Does Bush have fleas?

"HE BARKS a lot." That's how one member of an Israeli tank brigade waging war in the West Bank described George W. Bush.

But it wasn't the U.S. president that he was talking about--it was the brigade's mascot, a pit bull terrier named "George W. Bush."

Apparently, Bush's call for the Israeli military to stop slaughtering Palestinians--meek though it was--hit a sour note with some Israeli soldiers.
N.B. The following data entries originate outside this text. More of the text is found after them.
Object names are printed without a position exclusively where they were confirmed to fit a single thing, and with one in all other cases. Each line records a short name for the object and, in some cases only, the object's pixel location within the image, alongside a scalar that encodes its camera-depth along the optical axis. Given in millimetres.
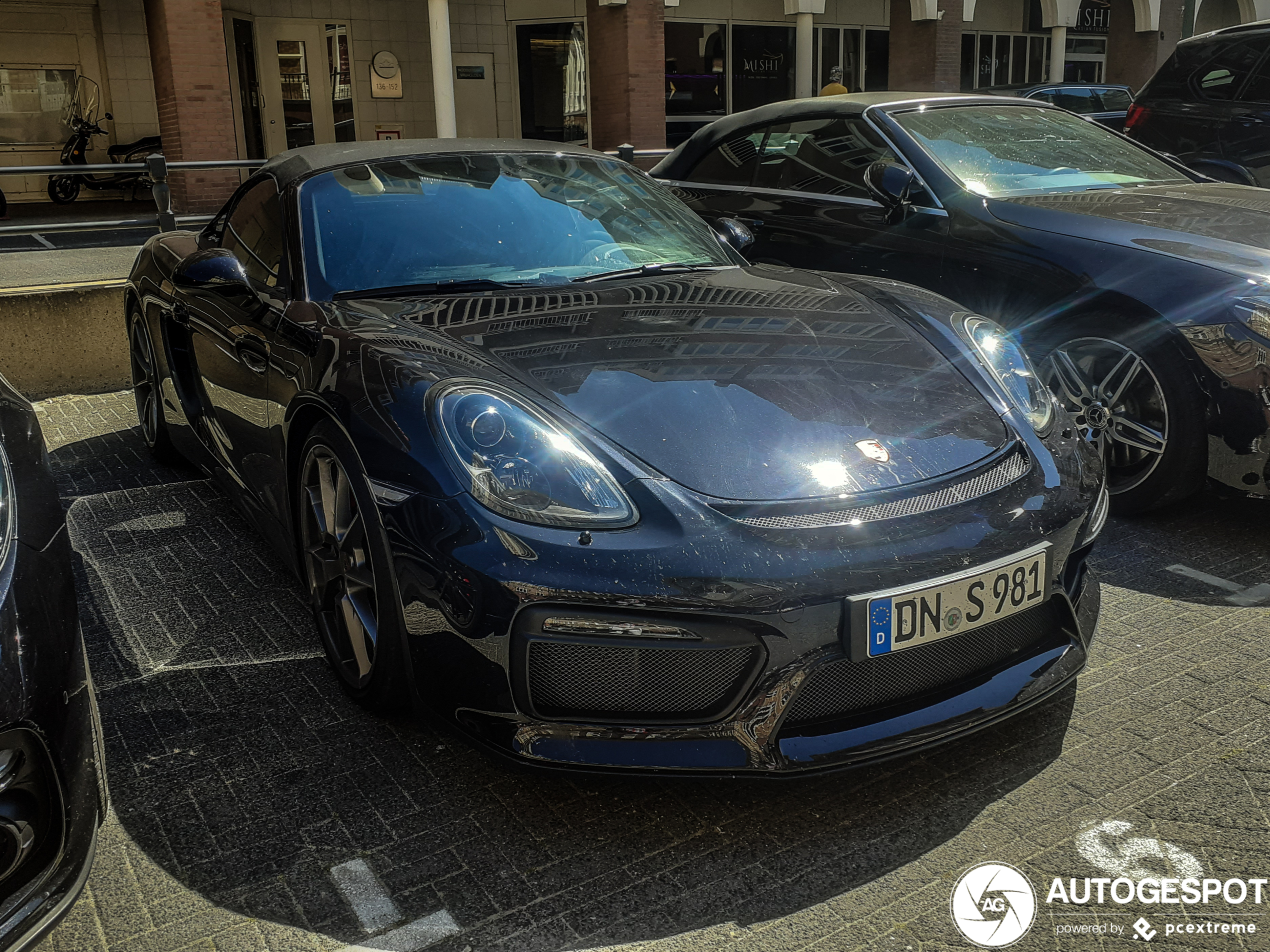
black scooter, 17172
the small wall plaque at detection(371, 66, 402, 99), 18281
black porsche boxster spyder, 2178
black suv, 6945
When a reporter asked what the dog was like, one soldier replied, "He's useless."

--Reuters, April 9, 2002

Heard it through the grapevine

"WE WILL continue until we make this camp submit."
--Major-General Yitzhak Eitan, head of the Israel Defense Force's Central Command, on Israel's refusal to pull out

"WE OUGHT to remind them that they're going to have a hard time eating their oil."
--National Security Adviser Condoleezza Rice, on Iraq's decision to halt crude oil exports for one month

"DON'T YOU think it was more important to go to Jerusalem first?"
--King Mohammed of Morocco to Colin Powell

"'IT'S BEEN one time it didn't work. Nothing man creates is perfect.'"
--Supreme Court Justice Clarence Thomas, on the 2000 presidential election

"A NEW Type of Scandal Fatigue: Enron Scandal Boring"
--A recent Wall Street Journal headline, giving the paper's opinion of Enron's bilking workers out of millions

"[THERE'S] LOTS of sentiment for nuking Mecca. Moderates opt for something more along these lines: 'Baghdad and Tehran would be the likeliest sites for a first strike. If we have clean enough bombs to assure a pinpoint damage area, Gaza City and Ramallah would also be on list.'"
--National Review editor Rich Lowry

"I BELIEVE that what happened [during the presidential election] in 2000 did as much damage to the pillars of democracy as terrorists did to the pillars of commerce in New York City."
--Actor Alec Baldwin

"[W]HETHER OR not they actually sympathize with radical jihadist Islam--though who doubts that they don't?--they are giving aid and comfort to the ******* enemy that launched the September 11 attacks."